On 1 February 2014, RC self-harmed by opening his brachial artery. This caused significant blood loss that was greater due to being prescribed warfarin for an earlier thrombosis. RC was transferred from prison to hospital where he refused a blood transfusion due to his faith. His haemoglobin fell to a life threatening level, but fortunately he survived.
RC was then transferred to a secure psychiatric hospital under the Mental Health Act 1983 (MHA). Measures were taken to prevent his self harm, including the use of a mechanical restraint belt and constant observations. When these measures were reduced, RC would try to self harm.
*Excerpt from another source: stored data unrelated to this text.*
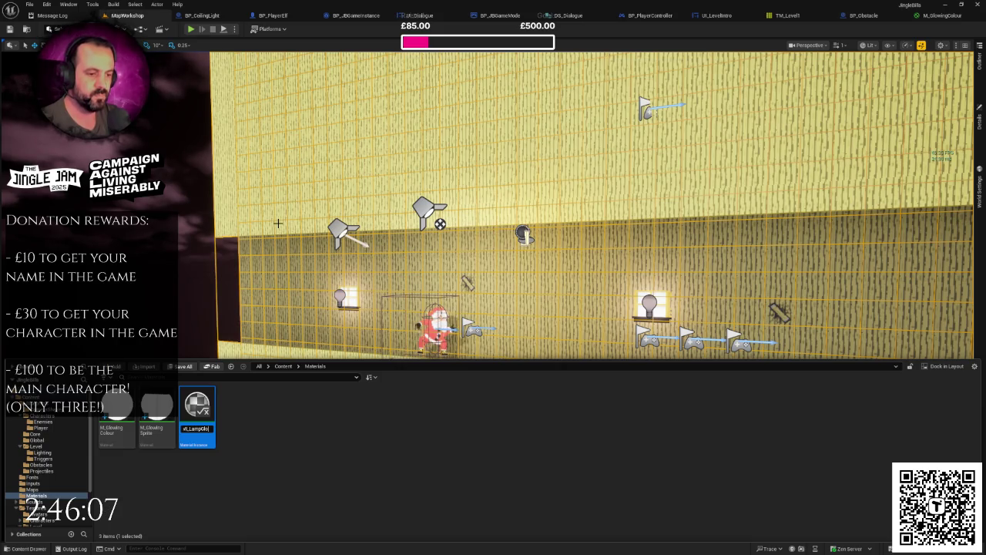
text(w)
key(Return)
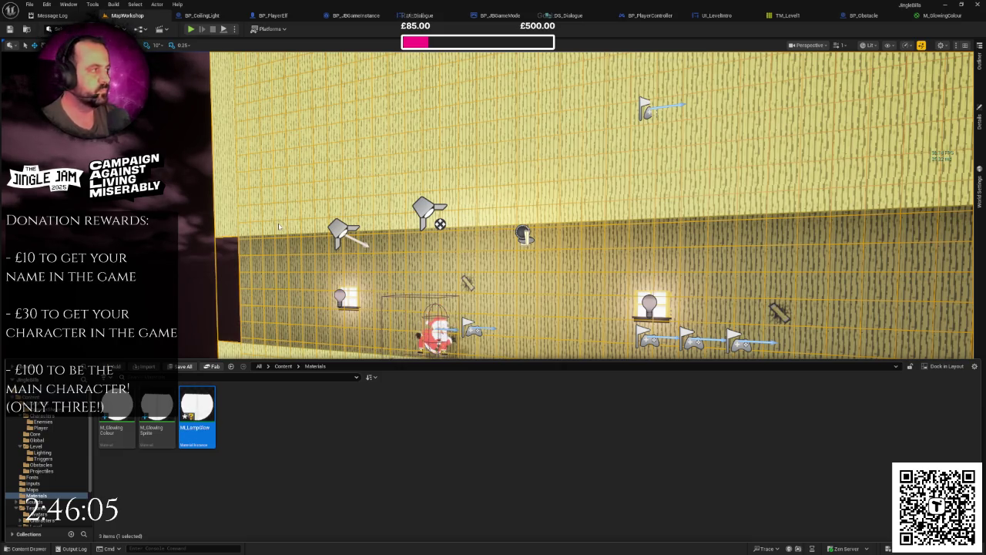
key(Return)
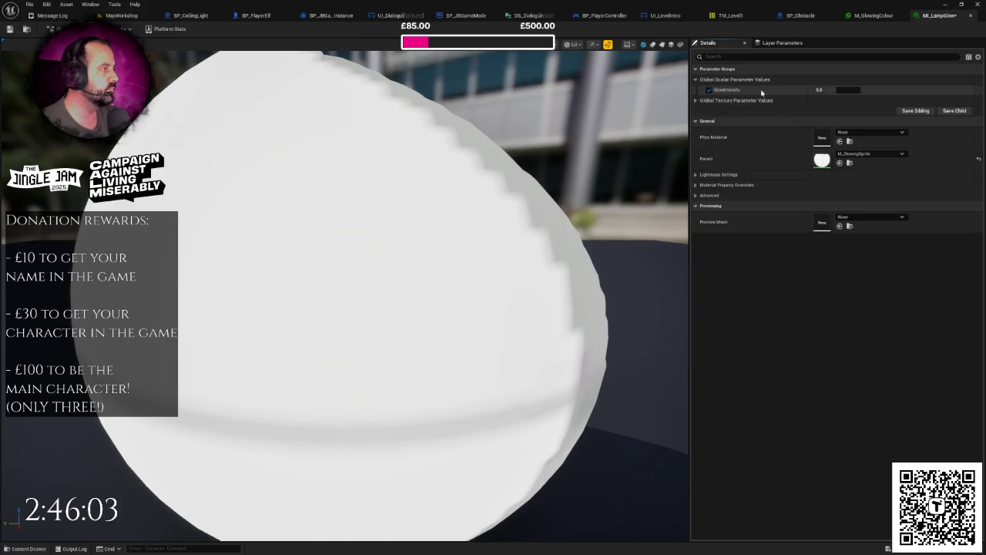
Step: Give MI_LampGlow a GlowIntensity of 10 and assign it to BP_CeilingLight's lamp sprite
text(10)
key(Return)
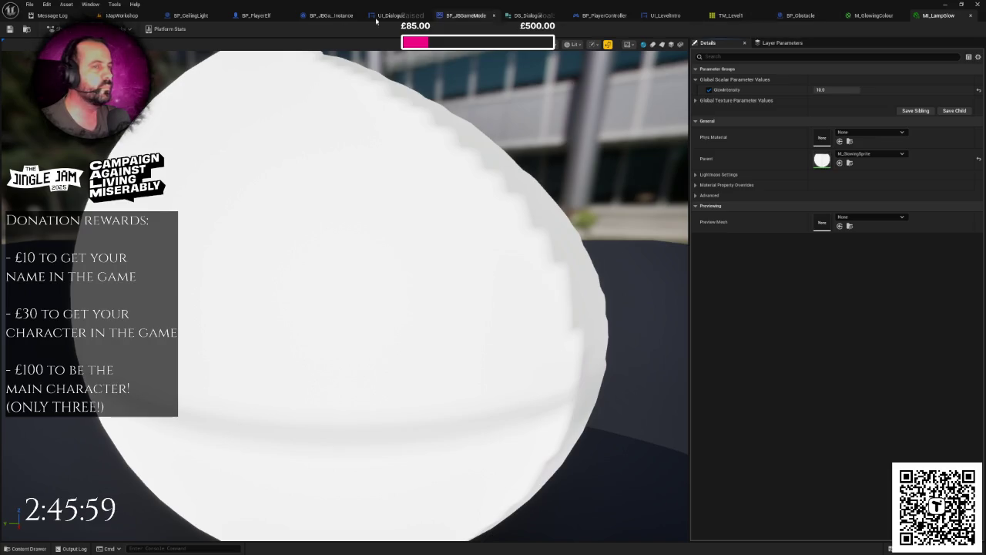
click(185, 16)
drag(310, 294, 355, 266)
click(925, 247)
At any point he could have suffered significant blood loss requiring a blood transfusion. On 4 April 2014, RC made an advance decision refusing blood products.
What does the law say?
Under section 63 MHA, medical treatment for a patient’s mental disorder can be imposed on them without their consent, even if they have the capacity to refuse it.
In this case, Mr Justice Mostyn found that:
- The act of self harm was a symptom or manifestation of RC’s underlying personality disorder
- A consequence of the self harm was bleeding from the wound which resulted in RC’s haemoglobin levels being lowered
- Treating the haemoglobin with a blood transfusion was treatment of a symptom or manifestation of RC’s mental disorder which fell under section 63
He went on to find that RC had full capacity to refuse the administration of blood products, and his advance decision would be operative if he lost capacity.
This left the psychiatrist in the position where she had the power to impose a blood transfusion which could save RC’s life. However, she had some ethical difficulty in using the MHA to override RC’s capacitous religious wishes.
A declaration was sought that it was lawful for the psychiatrist not to use her power to treat the symptoms of RC’s mental disorder. Should the patient’s right to religion be respected? Or was the detaining authority under a duty to preserve his life? There had not been a case on these issues before.
This was the first time that a full merits review of a decision not to treat under section 63 had been undertaken by the court. The judge said that: “where the approved clinician makes a decision not to impose treatment under section 63, and where the consequences of that decision may prove to be life-threatening, then the NHS trust in question would be well advised, as it has here, to apply to the High Court for declaratory relief.”
Mr Justice Mostyn concluded that the decision made by the psychiatrist was completely correct and it was lawful for those responsible for RC’s care to withhold a blood transfusion notwithstanding their power under section 63 MHA.